◆ Page extract:
..........
Film Screening: Change the Subject

The power of words in incalculable.  While researching immigration, a Dartmouth College student kept encountering the term “Illegal aliens” as a library subject heading. As a person who had grown up undocumented in Georgia, she was disturbed by this institutionalized form of a racial slur. And so she did something about it: she and other students joined librarians in petitioning the Library of Congress to change its terminology. Change the Subject tells the story of these students, whose singular effort at confronting an instance of anti-immigrant sentiment in their library catalog took them all the way from Baker-Berry Library to the halls of Congress.  This film shows how an instance of campus activism entered the national spotlight, and how a cataloging term became a flashpoint in the immigration debate on Capitol Hill.
..........
◆ What needs to be done: In the film screening notice, what term did the Dartmouth College student keep encountering as a library subject heading?

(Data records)
..........
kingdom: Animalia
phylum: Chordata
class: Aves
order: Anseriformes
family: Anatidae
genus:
..........
◆ Solution for this problem: "Illegal aliens"